Beforehand an elderly woman cried as she placed flowers by the names of family members listed among the victims on a gray stone wall, and a group of Chinese and Japanese Buddhist monks chanted sutras to pray for world peace.

"We are here to recall history, grieve for compatriots who suffered and died, and educate the people... about the lessons of history," said Nanjing Communist Party Secretary Yang Weize, the only government official who spoke.

China says 300,000 civilians and soldiers died in a spree of killing, rape and destruction in the six weeks after the Japanese military entered the then capital on December 13, 1937.

Some foreign academics put the number of deaths lower, including China historian Jonathan Spence who estimates that 42,000 soldiers and citizens were killed and 20,000 women raped, many of whom later died.

Fewer than 200 survivors remain, according to Chinese estimates. One of them, Li Zhong, 87, said he can never forgive, recalling how people had to restrain a man who grabbed a knife to kill Japanese soldiers after his wife was raped.

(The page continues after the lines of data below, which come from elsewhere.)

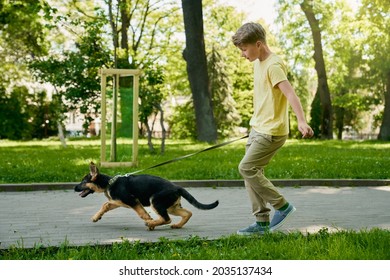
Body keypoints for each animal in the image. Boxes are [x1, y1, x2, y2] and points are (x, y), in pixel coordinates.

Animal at [74, 162, 219, 230]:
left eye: (83, 182)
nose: (74, 187)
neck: (109, 183)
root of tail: (178, 187)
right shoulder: (119, 201)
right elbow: (106, 205)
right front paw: (96, 217)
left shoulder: (130, 200)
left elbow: (139, 211)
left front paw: (147, 217)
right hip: (171, 206)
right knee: (187, 213)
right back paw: (177, 225)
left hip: (156, 201)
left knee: (167, 219)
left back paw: (151, 223)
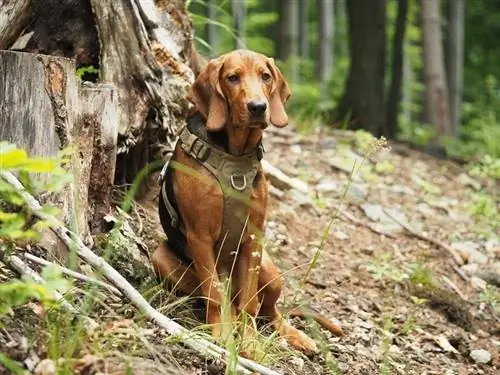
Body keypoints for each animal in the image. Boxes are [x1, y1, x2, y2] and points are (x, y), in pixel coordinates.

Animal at [150, 50, 342, 358]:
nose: (258, 107)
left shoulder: (253, 237)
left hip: (270, 271)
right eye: (232, 78)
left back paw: (296, 335)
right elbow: (214, 295)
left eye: (265, 76)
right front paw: (222, 335)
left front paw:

"There are fewer and fewer of us survivors every year," he said. "We must never forget history."

Kai Satoru, the son of a Japanese soldier who served in China, was among the hand-picked audience, which included Chinese students, soldiers and government officials, as well as Japanese NGO representatives.

"I am here to admit the crimes. They (Japanese soldiers) competed to kill people," he said.

The 75th anniversary has taken on added meaning given the poor state of bilateral ties, a Chinese academic said.

"We need to remain on serious alert about the tendency in Japan to deny the fact of Japan's wartime aggression," said Wu Jinan of the Shanghai Institute for International Studies.

"The anniversary may only cool relations further to reach a freezing point. Currently, it's hard to see any signs of improvement."

Protests against Japan erupted in Chinese cities earlier this year, causing an estimated $100 million in damages and losses to Japanese firms, after Tokyo nationalized disputed islands in the East China Sea.

Chinese dissidents say the Communist Party nurtures anti-Japanese sentiment as part of its claim to a right to rule. Beijing typically cracks down on public protests but the anti-Japan demonstrations were allowed to take place.

A Japanese diplomat, who declined to be named, said Tokyo hoped for an improvement in relations after his country holds general elections in a few days' time and China's own leadership transition completes next year.

But some ultra-conservative Japanese politicians dispute that atrocities ever took place in Nanjing.

Japan says it has apologized to Asian countries, citing a 2005 statement by then prime minister Junichiro Koizumi who expressed "deep remorse and heartfelt apology" in a reiteration of an earlier pronouncement in 1995.

In an inconclusive joint study two years ago the Japanese side pointed to "various estimates" for the number of deaths, ranging from as low as 20,000 to 200,000.